Forecasters predicted the coldest May in 100 years and so far I don’t think they’ll be too far off the mark. Not only has it been unseasonably cold, it has also been very, very wet. This is never a good thing but for me personally it is very bad because when it’s wet and miserable outside I combat the grey by baking, and then eating of course. This May will go down on record in our house as the month I baked almost every day. Some of it savoury and healthy, but the majority of it being of the not-so-healthy comfort food variety. My jeans are a little tighter than I’d like so June had better bring warm weather and sunshine to get me out of the kitchen and into the park.
I use this recipe all the time and while it isn’t going to win me Masterchef or be talked about as being the most innovative recipe of the year it is special to me, and I thought it was high time it made bluebirdsunshine blogging history.
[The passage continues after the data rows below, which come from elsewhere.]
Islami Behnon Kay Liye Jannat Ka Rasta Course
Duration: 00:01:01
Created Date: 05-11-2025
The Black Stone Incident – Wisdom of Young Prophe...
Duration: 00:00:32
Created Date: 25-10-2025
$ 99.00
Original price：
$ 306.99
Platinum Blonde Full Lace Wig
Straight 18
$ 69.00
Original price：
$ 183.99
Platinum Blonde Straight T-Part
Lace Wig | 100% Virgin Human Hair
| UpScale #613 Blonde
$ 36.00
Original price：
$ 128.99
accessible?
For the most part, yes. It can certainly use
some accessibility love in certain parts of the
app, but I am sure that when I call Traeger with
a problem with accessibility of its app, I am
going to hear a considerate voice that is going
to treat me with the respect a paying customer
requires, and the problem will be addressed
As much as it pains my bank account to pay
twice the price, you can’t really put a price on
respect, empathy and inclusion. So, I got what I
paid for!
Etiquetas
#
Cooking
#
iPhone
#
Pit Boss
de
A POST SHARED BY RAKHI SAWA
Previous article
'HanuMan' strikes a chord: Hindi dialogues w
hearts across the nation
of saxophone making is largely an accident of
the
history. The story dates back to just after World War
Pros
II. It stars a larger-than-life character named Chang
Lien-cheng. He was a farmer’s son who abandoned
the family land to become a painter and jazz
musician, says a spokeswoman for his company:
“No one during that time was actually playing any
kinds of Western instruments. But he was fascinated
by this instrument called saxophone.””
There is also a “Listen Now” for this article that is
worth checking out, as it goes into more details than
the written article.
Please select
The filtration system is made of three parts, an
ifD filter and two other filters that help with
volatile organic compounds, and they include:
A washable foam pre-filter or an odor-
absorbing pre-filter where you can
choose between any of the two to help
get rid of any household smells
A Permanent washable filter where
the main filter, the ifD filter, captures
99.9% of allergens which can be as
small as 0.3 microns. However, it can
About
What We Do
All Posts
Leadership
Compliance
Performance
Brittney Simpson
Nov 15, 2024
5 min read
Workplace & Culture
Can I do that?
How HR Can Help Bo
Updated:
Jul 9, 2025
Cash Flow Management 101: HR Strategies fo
It’s a recipe handed down through the generations – from my great grandmother to my granny, to my mother and now to me. I remember calling my mum to get this recipe when I was a student living in Paris, before the days you could just google a recipe, I didn’t have a computer let alone internet access at home. Anyway, I still have the recipe written on a scrap of notebook and treasure it just the way it is – with the cup measurements used in Australia converted to grams when I was without my set of measuring cups – it’s all part of the family history of food that makes it special.
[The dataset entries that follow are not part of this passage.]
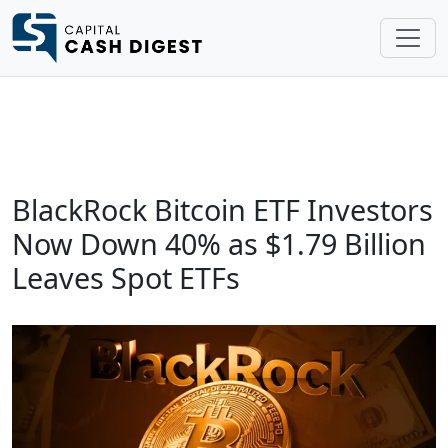
BlackRock Bitcoin ETF Investors
Now Down 40% as $1.79 Billion
Leaves Spot ETFs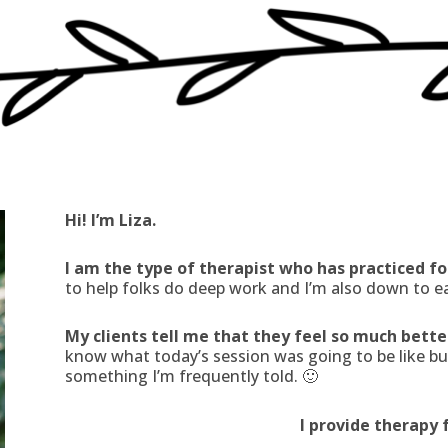
Hi! I’m Liza.
I am the type of therapist who has practiced fo
to help folks do deep work and I’m also down to e
My clients tell me that they feel so much bett
know what today’s session was going to be like but 
something I’m frequently told. 🙂
I provide therapy 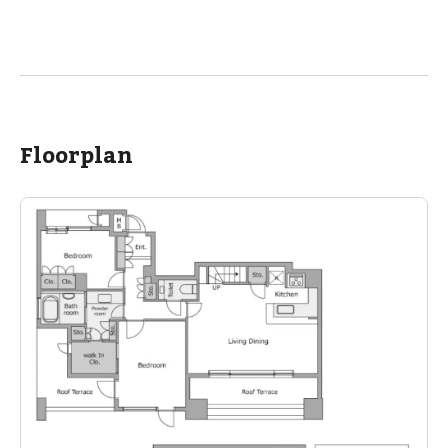
ASIJ (bus stop)
within a 14 minute walk of 18 ASIJ bus stops
Floorplan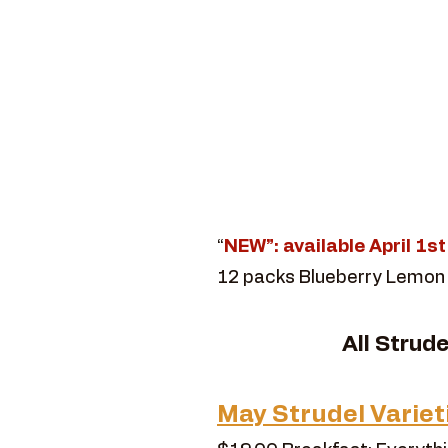
“
NEW”: available April 1s
12 packs Blueberry Lemon
​All Strud
May Strudel Variet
Anyway, I digress, it’s a basic sponge recipe that uses the all-in-one method and I’m guessing that as my granny had six children in quick succession she was pretty thankful for this method and recipe. You can make the batter in 5 minutes, although it will take you longer if you have little helpers in the kitchen like I do most of the time.
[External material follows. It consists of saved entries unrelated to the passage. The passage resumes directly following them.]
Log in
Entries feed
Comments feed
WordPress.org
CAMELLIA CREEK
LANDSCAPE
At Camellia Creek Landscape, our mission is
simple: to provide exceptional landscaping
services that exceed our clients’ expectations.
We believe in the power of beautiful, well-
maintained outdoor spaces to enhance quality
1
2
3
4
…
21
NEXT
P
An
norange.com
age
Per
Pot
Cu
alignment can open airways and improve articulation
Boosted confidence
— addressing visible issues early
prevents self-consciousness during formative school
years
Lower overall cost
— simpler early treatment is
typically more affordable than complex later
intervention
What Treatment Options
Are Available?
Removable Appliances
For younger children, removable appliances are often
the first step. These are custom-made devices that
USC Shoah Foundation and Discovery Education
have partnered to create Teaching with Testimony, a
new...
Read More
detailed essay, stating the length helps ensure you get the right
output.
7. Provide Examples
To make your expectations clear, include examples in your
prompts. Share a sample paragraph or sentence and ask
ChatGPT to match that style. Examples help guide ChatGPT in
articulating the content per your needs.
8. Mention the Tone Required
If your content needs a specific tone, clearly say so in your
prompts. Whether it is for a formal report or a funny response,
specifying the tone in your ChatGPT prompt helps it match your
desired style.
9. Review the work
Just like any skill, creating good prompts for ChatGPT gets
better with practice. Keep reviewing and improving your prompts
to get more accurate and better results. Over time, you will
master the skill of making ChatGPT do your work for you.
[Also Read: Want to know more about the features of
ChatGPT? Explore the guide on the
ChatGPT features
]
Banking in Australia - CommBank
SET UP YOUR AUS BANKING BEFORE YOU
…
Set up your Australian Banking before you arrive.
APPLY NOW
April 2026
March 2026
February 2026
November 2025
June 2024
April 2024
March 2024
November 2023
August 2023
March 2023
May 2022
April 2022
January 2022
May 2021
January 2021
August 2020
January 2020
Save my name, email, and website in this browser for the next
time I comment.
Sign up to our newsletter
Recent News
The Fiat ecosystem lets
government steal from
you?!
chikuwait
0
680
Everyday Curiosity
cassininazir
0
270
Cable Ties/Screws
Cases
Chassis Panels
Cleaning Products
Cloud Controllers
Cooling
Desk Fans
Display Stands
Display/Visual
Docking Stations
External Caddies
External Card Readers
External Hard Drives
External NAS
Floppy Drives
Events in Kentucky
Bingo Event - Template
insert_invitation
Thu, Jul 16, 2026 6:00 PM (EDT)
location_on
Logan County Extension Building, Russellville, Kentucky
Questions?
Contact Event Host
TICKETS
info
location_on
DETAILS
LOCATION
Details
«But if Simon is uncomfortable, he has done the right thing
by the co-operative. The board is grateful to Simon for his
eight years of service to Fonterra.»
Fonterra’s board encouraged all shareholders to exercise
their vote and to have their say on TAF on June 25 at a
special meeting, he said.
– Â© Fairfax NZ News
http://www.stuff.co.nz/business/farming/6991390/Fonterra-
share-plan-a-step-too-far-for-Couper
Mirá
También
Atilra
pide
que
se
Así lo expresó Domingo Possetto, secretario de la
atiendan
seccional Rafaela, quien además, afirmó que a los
It is super versatile. You can use it for cupcakes or divide it between two 8″ sandwich tins and make a classic sponge cake. You can also add all manner of things to change the flavour of the sponge, like substituting some of the flour for cocoa to make chocolate cake, or adding lemon or orange zest to take it in a fruity direction.
You can also do whatever you want to the top. If I’m feeling all retro I make butterfly cakes by slicing the top off each cake, slicing it in half and sticking it back on the cake to form the wings using some sweetened whipped cream. You can also make basic icing using icing sugar and water or milk, which you can leave plain or flavour with lemon juice or vanilla essence or rosewater or anything that takes your fancy. You could also decorate them with buttercream and pretty little cupcake toppings if you’re feeling in a party mood.
The ones pictured that I made last week were plain sponge with lemon icing (icing sugar and carefully add lemon juice until you have a spreadable consistency) dipped in dessicated coconut while the icing is still wet.
My Granny’s Plain Cake Recipe
Makes 12 large cupcakes or 16 medium
2 cups (270g) self raising flour
1 cup (175g) caster sugar
pinch of salt
3/4 cup (125ml) of milk
4 oz (125g) softened butter
Preheat oven to 180 C and line a cupcake tin with paper cases and set aside.
Add everything to a mixing bowl and using electric beaters mix until just combined, take care not to overmix or your cakes won’t be as light and fluffy as they could be. The batter should be slightly thicker than pancake batter, ‘dropping consistency’ I think it’s called in fancy baking terms. Add a little more milk if your mix is too thick.
Spoon the mixture evenly between the cupcake cases.
Bake on middle shelf of the oven for 20 mins. Check they are done by using a skewer or lightly pressing on the top of one of the cupcakes. The skewer should come out clean, or they should spring back when pressed, if not give it another 5 minutes and check again.
Remove when done and transfer to a wire rack to cool completely before icing.